> Description of the task
For the word "horarios", find each line in the entries where it occurs and copy that line.

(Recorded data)
.....

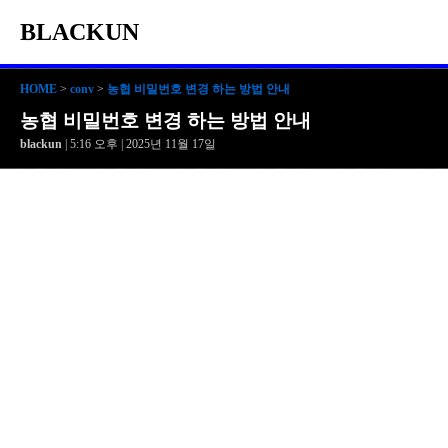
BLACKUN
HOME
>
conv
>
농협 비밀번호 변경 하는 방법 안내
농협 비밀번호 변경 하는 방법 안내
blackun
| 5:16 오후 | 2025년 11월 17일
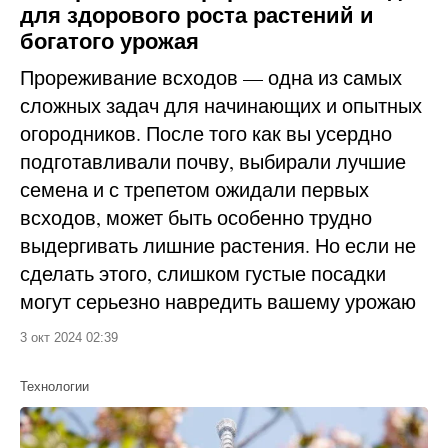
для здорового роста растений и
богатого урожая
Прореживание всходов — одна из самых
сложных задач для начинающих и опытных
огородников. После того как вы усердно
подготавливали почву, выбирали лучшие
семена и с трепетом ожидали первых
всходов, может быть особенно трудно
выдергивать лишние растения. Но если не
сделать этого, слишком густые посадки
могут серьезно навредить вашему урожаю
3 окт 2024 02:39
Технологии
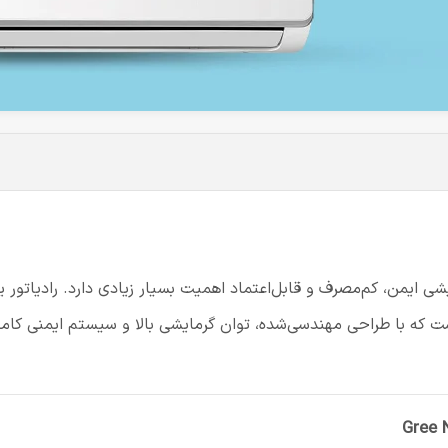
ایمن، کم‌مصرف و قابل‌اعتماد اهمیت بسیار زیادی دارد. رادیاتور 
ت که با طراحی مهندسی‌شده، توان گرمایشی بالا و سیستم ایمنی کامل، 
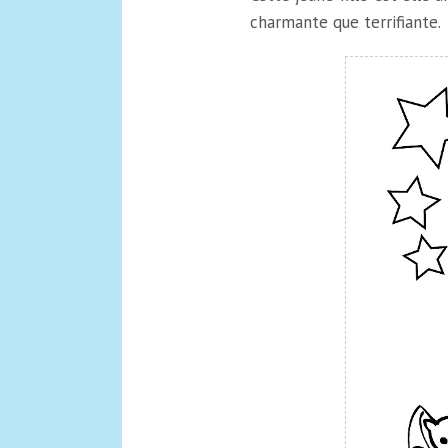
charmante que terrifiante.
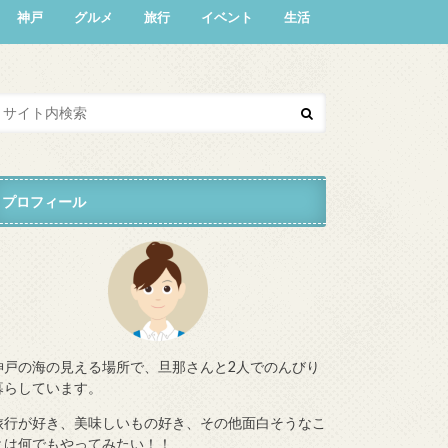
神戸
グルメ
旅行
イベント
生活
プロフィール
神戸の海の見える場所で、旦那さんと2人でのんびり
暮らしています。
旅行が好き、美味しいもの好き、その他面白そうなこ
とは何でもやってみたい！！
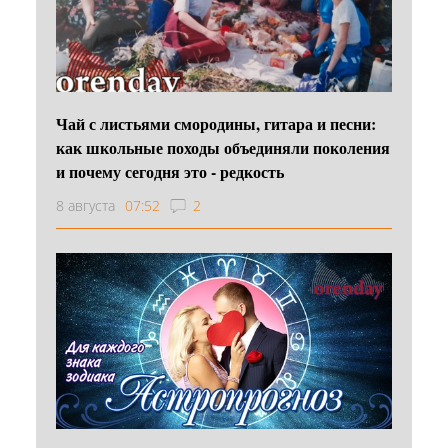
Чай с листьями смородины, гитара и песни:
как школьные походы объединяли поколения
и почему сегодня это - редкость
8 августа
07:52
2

.....

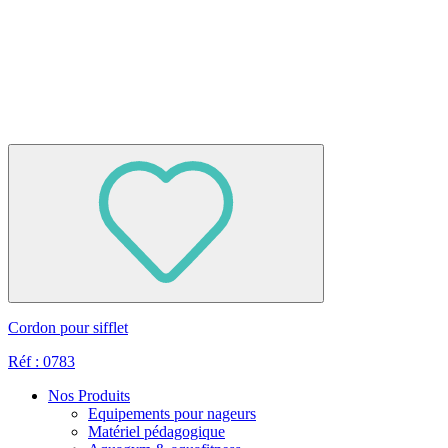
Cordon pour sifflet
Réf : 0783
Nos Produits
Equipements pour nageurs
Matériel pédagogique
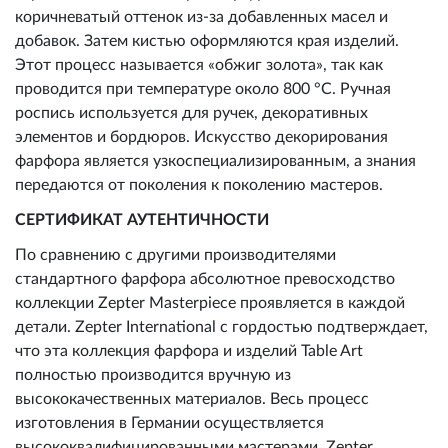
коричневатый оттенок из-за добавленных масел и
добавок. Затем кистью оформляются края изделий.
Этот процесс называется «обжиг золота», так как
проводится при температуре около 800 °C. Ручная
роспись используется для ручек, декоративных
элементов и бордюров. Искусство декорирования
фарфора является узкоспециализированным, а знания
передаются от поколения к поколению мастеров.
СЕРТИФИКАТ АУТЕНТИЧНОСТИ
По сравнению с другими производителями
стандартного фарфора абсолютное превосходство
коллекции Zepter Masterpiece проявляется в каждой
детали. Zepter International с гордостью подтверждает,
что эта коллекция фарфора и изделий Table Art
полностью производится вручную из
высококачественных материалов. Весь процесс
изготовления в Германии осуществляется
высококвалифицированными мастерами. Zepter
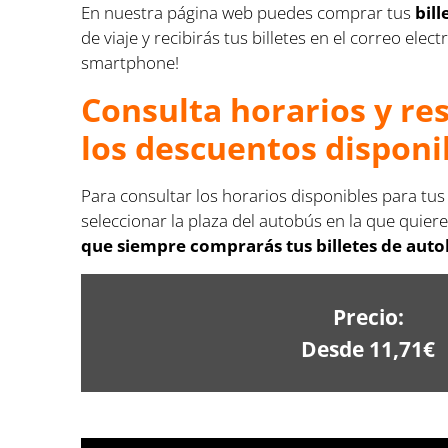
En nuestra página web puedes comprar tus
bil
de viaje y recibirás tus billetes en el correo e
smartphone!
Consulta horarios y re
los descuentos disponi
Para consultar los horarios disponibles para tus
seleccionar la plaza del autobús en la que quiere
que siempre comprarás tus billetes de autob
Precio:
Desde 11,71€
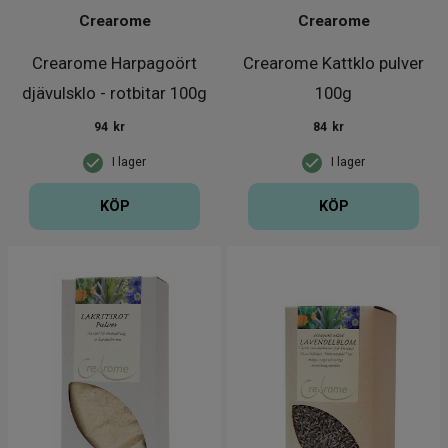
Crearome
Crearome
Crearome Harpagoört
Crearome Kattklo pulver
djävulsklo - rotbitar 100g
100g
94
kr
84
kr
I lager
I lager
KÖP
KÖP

.....

> Your solution
Consulta horarios y re
Para consultar los horarios disponibles para tus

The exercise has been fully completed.